Pengembangan Sumber Daya Manusia (SDM): Pembelajaran dari 80 Tahun Perjalanan Bangsa

Pengembangan Sumber Daya Manusia (SDM): Pembelajaran dari 80 Tahun Perjalanan Bangsa

ILUSTRASI Pengembangan Sumber Daya Manusia (SDM): Pembelajaran dari 80 Tahun Perjalanan Bangsa.-Maulana Pamuji Gusti-Harian Disway-

Pandemi Covid-19, dengan segala kepahitannya, memaksa kita berinovasi. Guru-guru yang tadinya gagap teknologi tiba-tiba jadi youtuber dadakan.

MENARI DI ANTARA BADAI GLOBAL

Globalisasi datang bagai badai yang tak terelakkan. Anak-anak kita berkompetisi tidak lagi dengan teman sebangku, tetapi dengan jutaan pemuda dari Beijing, Bangalore, hingga Berlin. Artificial intelligence mengancam pekerjaan-pekerjaan tradisional. 

Robot mulai menggantikan buruh pabrik. Algoritma lebih pintar daripada akuntan.

Tapi, tunggu dulu. Bukankah itu juga peluang?

Indonesia punya sesuatu yang tidak dimiliki robot: kreativitas yang lahir dari keberagaman. Tiga ratus lebih suku, tujuh ratus lebih bahasa daerah, ribuan pulau dengan karakter masing-masing. Itu bukan kelemahan yang harus diseragamkan, melainkan kekuatan yang harus diorkestrasikan. 

Seorang programmer Batak yang memahami ulos, seorang desainer Jawa yang menguasai batik, seorang arsitek Bugis yang paham filosofi rumah panggung, mereka semua punya nilai tambah yang tidak bisa ditiru AI.

Masalahnya, sistem pendidikan kita masih terjebak pada uniformitas. Ujian nasional yang seragam, standar kompetensi yang kaku, penilaian yang melulu kognitif. Kita seperti pabrik yang mencetak robot, padahal yang dibutuhkan adalah seniman kehidupan.

PANCASILA: KOMPAS YANG TERLUPAKAN

Di sinilah Pancasila seharusnya menjadi kompas. Bukan Pancasila sebagai hafalan butir-butir yang membosankan, tapi sebagai way of life, cara pandang membangun manusia.

Sila pertama mengajarkan spiritualitas –bukan fanatisme, melainkan kesadaran bahwa manusia bukan sekadar homo economicus. Di era burnout dan quarter-life crisis merajalela, dimensi spiritual menjadi oasis. Pengembangan SDM yang mengabaikan aspek itu akan menghasilkan robot-robot cerdas, tapi hampa jiwa.

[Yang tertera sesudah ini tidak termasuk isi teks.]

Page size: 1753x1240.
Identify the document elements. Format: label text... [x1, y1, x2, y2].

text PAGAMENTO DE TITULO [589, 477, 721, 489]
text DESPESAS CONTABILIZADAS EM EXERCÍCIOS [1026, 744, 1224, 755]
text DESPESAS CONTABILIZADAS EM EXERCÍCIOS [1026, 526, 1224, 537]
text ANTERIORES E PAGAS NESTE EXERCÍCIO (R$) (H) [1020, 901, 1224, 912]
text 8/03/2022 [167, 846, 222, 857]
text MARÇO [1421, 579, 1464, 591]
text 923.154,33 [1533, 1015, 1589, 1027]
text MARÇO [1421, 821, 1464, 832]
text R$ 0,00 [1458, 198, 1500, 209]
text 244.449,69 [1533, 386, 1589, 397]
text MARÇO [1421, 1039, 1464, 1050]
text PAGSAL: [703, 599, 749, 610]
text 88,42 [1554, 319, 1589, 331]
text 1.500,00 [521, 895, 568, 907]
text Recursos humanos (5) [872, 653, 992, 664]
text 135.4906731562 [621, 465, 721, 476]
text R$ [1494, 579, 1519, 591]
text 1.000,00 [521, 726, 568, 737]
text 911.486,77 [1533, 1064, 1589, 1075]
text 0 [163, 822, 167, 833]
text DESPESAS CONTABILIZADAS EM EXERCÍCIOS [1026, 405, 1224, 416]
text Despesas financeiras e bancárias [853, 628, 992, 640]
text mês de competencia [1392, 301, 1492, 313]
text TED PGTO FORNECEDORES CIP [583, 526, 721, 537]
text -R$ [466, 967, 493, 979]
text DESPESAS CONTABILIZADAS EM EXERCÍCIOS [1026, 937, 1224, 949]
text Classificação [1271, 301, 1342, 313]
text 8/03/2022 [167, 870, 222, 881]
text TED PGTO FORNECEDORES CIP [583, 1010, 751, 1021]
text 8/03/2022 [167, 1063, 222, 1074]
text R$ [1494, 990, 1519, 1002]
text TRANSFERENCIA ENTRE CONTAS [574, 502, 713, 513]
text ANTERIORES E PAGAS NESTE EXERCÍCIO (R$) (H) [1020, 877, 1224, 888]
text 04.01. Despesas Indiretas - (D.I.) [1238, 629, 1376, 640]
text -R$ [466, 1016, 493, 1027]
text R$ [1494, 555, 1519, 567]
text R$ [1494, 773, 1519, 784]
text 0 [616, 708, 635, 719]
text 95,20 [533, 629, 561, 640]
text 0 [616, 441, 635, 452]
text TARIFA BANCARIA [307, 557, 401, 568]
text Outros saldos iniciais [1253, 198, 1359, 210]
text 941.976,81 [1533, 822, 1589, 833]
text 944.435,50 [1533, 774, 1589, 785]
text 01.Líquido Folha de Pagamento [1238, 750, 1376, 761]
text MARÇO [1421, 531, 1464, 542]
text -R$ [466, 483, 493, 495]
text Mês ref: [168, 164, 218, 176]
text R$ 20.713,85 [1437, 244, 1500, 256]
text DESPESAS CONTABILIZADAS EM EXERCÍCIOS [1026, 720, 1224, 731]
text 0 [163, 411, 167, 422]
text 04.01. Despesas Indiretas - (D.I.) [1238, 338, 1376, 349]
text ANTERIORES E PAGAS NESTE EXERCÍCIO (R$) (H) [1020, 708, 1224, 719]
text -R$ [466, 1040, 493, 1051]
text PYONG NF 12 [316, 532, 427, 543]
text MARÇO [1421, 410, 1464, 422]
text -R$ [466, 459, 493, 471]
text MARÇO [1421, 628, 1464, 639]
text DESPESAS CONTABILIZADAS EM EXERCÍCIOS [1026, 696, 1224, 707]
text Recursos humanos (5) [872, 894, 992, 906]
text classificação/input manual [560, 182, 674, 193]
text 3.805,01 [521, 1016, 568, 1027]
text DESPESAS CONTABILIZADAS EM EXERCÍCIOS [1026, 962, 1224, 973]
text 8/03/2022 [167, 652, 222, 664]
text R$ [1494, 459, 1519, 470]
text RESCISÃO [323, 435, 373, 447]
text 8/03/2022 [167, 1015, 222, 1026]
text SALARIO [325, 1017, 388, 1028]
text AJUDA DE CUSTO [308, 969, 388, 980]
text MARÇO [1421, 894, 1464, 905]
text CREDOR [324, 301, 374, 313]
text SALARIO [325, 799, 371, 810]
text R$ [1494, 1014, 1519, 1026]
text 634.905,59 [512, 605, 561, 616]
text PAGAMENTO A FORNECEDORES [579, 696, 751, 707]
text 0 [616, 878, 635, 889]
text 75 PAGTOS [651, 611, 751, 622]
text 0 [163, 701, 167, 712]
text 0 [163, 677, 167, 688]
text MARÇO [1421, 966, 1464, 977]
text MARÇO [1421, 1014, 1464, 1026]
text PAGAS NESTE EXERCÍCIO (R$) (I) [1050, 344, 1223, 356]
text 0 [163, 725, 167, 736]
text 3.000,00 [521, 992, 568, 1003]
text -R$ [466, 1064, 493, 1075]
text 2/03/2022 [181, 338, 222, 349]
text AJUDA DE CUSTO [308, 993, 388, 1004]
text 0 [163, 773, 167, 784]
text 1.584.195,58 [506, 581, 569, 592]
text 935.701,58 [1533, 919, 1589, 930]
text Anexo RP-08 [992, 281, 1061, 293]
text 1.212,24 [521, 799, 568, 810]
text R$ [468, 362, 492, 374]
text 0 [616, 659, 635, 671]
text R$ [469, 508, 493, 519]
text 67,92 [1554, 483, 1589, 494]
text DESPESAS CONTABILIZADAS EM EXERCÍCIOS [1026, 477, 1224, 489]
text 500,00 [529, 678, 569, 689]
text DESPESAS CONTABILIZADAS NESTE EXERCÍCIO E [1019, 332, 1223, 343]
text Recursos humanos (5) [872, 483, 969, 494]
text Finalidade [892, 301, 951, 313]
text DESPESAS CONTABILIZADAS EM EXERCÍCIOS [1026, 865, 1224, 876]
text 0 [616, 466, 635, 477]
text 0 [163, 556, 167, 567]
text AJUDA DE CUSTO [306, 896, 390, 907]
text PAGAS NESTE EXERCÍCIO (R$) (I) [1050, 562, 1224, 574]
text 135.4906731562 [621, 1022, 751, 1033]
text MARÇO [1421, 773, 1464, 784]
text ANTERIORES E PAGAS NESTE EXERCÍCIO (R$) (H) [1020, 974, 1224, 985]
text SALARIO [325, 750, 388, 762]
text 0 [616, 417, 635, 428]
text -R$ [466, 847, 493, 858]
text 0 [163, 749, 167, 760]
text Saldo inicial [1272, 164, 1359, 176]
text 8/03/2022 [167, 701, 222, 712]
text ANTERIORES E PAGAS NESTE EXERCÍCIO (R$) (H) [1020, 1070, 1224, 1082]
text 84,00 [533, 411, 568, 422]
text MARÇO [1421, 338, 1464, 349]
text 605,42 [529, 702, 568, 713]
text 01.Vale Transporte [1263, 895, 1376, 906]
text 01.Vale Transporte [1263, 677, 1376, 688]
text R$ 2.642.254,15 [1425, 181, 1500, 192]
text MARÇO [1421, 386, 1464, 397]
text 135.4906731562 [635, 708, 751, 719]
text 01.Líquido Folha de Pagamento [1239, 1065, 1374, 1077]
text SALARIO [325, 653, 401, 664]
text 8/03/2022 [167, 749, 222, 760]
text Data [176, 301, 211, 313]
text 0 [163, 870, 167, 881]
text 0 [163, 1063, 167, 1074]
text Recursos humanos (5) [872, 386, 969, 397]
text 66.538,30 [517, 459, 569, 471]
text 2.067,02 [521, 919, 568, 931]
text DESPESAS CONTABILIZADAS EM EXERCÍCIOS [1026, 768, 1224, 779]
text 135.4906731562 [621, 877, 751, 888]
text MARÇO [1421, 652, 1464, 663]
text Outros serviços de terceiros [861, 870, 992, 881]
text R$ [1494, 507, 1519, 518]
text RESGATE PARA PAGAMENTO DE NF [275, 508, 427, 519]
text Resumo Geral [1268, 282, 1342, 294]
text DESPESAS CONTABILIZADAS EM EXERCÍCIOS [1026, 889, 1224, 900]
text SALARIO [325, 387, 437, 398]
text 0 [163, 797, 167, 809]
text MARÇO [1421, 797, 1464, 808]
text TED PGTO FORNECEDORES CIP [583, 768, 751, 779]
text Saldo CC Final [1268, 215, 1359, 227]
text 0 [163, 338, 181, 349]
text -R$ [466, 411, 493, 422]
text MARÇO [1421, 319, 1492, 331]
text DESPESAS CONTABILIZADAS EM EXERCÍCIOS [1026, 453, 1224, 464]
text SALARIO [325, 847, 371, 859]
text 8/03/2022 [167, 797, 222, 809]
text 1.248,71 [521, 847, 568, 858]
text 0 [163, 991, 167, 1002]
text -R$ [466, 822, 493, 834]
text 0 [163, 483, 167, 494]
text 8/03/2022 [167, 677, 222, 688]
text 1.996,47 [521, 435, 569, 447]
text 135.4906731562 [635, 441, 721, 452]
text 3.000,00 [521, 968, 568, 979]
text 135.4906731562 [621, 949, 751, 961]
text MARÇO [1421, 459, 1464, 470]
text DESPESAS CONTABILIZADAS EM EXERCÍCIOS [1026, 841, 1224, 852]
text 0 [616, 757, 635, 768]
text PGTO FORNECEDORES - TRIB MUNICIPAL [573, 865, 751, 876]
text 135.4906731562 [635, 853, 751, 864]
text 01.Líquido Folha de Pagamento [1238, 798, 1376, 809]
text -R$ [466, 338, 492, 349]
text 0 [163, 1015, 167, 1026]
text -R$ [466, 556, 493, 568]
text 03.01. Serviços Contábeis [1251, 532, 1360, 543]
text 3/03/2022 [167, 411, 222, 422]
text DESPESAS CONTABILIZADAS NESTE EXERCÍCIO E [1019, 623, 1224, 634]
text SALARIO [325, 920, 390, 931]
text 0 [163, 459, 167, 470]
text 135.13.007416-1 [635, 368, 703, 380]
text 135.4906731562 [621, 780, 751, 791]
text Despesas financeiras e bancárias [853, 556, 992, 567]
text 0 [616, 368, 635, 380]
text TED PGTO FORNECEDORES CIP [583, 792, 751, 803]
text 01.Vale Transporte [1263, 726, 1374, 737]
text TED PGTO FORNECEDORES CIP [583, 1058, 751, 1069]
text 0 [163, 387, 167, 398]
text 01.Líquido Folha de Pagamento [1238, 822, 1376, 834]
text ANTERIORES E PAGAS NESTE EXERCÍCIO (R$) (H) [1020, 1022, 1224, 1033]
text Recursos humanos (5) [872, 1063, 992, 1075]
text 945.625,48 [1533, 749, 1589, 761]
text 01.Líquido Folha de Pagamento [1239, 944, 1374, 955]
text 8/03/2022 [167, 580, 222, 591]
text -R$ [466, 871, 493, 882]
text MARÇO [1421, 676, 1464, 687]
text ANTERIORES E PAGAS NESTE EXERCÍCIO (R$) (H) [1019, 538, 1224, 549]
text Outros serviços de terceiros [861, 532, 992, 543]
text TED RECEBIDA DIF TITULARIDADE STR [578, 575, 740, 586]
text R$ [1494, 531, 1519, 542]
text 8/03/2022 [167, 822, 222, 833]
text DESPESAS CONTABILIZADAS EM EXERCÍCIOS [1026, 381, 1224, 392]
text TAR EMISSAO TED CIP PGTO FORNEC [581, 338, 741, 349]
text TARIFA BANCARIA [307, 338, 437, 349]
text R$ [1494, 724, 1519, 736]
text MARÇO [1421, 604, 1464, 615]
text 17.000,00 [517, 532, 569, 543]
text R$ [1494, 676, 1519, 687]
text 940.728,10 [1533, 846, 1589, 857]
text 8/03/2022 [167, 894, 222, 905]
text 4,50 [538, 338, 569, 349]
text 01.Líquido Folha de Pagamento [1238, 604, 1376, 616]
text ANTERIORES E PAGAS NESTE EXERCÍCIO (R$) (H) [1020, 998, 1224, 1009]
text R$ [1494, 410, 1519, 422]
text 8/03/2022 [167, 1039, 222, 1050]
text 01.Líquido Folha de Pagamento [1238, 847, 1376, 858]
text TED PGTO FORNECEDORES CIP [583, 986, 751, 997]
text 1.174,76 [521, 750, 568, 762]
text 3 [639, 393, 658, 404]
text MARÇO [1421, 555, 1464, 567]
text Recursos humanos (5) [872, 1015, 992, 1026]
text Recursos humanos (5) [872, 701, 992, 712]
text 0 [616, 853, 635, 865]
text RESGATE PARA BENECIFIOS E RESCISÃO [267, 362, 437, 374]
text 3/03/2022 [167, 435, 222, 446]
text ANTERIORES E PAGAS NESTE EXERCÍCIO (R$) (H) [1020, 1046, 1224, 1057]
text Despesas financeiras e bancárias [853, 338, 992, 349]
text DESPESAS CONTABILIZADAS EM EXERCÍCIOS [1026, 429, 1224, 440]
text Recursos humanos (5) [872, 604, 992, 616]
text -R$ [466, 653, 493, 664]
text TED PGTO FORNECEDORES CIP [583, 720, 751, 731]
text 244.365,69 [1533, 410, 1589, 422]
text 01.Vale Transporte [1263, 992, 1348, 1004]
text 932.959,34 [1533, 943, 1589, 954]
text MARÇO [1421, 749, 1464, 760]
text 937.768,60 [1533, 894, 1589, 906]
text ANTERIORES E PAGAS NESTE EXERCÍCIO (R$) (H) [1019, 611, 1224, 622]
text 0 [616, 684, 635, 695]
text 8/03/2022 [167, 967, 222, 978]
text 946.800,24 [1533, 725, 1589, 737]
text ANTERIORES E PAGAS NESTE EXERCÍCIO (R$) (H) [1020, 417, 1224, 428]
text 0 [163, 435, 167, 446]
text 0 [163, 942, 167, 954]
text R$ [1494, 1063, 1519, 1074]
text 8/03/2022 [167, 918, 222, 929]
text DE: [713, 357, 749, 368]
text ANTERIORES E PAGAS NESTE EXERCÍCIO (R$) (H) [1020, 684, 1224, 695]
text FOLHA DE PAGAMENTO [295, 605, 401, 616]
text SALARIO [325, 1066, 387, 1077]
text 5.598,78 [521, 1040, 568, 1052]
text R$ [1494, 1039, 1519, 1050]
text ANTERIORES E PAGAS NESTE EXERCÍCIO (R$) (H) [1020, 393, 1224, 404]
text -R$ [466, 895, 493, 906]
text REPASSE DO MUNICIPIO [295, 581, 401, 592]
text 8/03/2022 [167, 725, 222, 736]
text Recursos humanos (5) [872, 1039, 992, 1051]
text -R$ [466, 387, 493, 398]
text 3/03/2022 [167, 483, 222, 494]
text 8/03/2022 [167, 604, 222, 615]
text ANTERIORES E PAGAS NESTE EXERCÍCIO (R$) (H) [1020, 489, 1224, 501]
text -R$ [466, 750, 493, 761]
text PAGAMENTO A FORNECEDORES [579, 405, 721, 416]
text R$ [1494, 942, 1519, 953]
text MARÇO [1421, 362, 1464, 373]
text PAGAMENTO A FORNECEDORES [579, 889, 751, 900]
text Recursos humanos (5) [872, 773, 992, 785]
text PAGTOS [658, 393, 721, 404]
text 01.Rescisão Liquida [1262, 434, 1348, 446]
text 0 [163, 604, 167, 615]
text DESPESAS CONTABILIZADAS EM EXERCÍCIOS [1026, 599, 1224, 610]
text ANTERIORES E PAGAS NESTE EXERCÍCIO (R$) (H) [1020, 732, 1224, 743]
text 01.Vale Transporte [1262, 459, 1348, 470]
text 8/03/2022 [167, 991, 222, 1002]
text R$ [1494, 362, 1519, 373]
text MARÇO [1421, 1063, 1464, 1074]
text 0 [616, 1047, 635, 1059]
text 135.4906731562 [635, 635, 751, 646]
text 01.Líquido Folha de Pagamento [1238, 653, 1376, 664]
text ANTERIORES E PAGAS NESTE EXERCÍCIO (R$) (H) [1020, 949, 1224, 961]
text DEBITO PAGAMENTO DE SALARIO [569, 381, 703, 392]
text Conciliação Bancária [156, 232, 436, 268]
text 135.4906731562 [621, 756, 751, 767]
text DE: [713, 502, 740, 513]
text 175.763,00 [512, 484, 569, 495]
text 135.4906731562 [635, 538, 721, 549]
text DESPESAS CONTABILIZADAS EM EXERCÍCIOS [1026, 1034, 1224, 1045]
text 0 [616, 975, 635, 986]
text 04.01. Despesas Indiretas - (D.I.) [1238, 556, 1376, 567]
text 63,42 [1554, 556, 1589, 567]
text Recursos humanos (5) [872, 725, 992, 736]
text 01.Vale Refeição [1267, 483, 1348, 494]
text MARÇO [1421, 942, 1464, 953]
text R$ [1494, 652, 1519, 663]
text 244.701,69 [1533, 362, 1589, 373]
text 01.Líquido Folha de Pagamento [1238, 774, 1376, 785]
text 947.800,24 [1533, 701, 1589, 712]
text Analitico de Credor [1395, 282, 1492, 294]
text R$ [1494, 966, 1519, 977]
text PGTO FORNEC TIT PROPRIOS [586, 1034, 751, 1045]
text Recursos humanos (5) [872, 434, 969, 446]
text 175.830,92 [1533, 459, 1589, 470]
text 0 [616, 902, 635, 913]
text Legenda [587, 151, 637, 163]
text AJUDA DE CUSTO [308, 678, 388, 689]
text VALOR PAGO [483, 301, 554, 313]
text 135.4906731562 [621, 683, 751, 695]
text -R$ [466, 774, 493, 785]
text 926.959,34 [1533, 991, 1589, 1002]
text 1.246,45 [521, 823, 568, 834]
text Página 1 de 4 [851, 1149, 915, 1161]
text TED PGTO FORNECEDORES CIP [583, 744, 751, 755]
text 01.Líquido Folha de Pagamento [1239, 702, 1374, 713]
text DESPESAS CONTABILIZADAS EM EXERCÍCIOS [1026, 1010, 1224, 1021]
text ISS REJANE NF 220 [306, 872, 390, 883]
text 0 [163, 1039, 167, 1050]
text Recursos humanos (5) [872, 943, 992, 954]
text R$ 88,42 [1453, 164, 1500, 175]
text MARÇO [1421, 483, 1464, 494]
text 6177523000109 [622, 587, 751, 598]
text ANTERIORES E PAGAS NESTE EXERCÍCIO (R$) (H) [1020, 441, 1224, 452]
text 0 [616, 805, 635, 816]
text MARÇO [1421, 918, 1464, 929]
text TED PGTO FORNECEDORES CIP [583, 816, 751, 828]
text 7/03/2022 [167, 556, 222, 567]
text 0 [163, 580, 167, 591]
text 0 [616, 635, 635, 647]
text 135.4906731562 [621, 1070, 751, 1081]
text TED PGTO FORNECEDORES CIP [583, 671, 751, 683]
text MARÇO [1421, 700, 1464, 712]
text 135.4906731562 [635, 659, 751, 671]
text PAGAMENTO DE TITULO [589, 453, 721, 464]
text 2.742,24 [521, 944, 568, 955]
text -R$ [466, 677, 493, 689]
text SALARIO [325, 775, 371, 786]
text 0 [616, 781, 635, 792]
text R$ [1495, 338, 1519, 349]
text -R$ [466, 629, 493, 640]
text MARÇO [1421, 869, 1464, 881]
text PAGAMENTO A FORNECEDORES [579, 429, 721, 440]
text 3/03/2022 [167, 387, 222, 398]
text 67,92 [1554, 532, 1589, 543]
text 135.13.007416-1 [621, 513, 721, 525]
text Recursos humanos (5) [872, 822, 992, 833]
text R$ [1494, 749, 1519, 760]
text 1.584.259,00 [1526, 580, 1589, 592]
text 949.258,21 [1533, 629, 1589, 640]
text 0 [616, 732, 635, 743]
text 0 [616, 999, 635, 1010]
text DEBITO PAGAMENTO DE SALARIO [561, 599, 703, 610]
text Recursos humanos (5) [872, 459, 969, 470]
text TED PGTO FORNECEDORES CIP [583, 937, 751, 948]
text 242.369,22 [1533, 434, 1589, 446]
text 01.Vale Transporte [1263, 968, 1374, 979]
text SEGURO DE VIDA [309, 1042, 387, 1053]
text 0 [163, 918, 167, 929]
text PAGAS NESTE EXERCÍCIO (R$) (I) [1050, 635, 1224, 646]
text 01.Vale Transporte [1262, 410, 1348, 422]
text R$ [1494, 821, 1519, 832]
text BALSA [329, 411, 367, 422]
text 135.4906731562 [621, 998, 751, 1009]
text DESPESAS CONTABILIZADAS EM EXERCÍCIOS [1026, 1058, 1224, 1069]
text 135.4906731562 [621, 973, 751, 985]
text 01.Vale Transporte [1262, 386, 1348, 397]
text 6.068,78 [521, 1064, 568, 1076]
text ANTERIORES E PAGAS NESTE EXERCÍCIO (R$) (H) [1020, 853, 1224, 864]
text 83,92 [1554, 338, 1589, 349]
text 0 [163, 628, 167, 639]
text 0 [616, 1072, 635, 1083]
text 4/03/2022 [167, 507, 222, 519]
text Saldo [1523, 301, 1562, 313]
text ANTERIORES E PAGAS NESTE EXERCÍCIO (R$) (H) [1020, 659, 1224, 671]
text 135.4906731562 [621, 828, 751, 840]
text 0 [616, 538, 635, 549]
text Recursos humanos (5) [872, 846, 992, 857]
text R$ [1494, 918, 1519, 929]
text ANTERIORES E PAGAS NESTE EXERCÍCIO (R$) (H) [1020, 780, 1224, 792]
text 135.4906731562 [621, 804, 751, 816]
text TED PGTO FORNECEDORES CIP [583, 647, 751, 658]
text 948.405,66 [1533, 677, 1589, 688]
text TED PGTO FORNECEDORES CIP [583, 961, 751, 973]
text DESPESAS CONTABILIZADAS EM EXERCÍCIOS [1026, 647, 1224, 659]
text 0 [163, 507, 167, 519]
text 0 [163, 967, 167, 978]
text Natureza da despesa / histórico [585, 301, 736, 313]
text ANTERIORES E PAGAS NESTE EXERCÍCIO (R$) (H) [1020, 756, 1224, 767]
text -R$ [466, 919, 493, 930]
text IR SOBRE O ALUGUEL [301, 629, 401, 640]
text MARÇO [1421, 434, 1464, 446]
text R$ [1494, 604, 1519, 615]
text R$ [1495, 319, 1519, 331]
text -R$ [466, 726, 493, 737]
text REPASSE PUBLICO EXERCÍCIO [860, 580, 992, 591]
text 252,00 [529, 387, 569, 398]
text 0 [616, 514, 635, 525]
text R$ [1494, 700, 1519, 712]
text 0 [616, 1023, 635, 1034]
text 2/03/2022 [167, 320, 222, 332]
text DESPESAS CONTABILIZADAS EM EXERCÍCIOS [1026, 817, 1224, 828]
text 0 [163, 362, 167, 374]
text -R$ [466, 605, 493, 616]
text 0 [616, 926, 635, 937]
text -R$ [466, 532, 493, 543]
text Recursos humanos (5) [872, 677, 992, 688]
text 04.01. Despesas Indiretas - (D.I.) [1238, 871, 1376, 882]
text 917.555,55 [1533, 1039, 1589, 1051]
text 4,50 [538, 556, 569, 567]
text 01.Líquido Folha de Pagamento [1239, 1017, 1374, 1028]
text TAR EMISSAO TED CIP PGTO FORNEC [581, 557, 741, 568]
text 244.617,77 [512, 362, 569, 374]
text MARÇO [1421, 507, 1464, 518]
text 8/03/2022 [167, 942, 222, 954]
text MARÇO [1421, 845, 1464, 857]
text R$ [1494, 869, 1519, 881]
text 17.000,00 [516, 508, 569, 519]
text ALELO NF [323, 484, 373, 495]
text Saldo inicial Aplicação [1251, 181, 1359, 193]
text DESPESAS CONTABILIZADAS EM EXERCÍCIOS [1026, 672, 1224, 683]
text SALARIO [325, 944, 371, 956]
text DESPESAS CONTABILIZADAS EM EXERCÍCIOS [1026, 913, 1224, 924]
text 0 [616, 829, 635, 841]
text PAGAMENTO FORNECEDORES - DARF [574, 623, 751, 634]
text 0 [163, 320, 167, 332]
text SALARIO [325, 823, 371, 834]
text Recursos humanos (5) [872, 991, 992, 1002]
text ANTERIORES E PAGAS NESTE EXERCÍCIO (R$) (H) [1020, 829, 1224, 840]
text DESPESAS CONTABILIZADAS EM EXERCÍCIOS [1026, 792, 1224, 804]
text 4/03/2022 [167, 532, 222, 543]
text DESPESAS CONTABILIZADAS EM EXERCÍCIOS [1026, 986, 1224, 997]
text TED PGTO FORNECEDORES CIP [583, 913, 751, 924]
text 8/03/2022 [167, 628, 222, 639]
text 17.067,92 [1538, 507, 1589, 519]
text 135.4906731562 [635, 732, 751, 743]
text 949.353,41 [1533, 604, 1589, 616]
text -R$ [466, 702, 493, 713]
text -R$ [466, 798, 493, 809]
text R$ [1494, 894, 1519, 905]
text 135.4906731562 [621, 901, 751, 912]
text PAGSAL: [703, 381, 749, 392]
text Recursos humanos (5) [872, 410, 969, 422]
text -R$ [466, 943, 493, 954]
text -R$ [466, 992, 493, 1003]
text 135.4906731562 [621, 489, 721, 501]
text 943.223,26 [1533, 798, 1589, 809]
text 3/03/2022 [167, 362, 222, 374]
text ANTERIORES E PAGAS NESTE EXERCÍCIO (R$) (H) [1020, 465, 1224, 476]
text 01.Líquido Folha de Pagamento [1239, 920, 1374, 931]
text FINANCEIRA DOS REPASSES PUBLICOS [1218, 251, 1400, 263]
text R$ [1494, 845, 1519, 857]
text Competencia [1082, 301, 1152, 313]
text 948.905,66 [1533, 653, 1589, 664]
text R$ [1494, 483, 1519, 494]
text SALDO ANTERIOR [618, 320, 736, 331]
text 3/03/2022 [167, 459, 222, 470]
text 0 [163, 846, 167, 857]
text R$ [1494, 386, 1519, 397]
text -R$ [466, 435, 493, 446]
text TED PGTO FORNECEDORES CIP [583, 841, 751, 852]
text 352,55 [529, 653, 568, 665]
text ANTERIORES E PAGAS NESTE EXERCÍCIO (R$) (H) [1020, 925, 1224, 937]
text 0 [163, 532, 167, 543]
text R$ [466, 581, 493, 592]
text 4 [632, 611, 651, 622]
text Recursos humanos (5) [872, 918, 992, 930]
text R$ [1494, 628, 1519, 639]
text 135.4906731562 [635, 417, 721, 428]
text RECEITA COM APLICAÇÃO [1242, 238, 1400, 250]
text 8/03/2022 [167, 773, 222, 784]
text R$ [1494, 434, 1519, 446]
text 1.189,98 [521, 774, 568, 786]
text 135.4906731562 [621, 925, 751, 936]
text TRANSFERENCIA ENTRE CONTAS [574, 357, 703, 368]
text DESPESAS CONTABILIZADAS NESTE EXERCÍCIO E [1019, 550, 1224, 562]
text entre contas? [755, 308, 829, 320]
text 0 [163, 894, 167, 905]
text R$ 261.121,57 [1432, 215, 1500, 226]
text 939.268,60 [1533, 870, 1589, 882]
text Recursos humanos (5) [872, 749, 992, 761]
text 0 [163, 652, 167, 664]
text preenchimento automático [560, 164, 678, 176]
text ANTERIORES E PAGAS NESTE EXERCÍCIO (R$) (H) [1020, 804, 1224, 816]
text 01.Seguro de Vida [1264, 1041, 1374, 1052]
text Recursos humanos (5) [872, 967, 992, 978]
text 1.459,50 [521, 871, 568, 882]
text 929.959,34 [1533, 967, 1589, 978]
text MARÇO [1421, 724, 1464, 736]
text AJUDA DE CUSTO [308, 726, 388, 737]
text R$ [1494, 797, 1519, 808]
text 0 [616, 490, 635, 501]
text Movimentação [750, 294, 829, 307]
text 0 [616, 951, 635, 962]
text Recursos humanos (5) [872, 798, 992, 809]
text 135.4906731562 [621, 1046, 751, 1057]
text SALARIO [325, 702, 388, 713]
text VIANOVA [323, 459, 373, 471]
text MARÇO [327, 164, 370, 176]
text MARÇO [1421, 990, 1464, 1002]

Sila kedua mengingatkan bahwa kompetisi harus diimbangi kolaborasi. Model winner takes all yang dipuja kapitalisme global bertentangan dengan jiwa gotong royong kita. Mengapa kita harus meniru Silicon Valley kalau kita bisa menciptakan ”Nusantara Valley” dengan karakteristik sendiri?

Sila ketiga menegaskan bahwa Jakarta bukan Indonesia. Pengembangan SDM yang Jakarta-sentris adalah pengkhianatan terhadap Bhinneka Tunggal Ika. Talenta-talenta terbaik dari Wamena, Atambua, atau Natuna punya hak sama untuk berkembang. Internet seharusnya menjadi great equalizer, tetapi realitasnya? Anak di Papua masih harus memanjat pohon untuk mendapat sinyal.

Sila keempat mengajarkan musyawarah, bukan top-down policy. Berapa banyak kebijakan pendidikan yang lahir dari ruang ber-AC di Senayan tanpa pernah bertanya pada guru honorer di Lebak atau orang tua murid di Manggarai? Pengembangan SDM yang partisipatif tidak hanya lebih demokratis, tetapi juga lebih efektif.

Sila kelima, ”keadilan sosial”, adalah muara dari semuanya. Apa gunanya mencetak SDM unggul kalau hanya untuk memperlebar kesenjangan? Anak sopir harus punya kesempatan sama dengan anak direktur. Itu bukan komunisme, itu keadilan.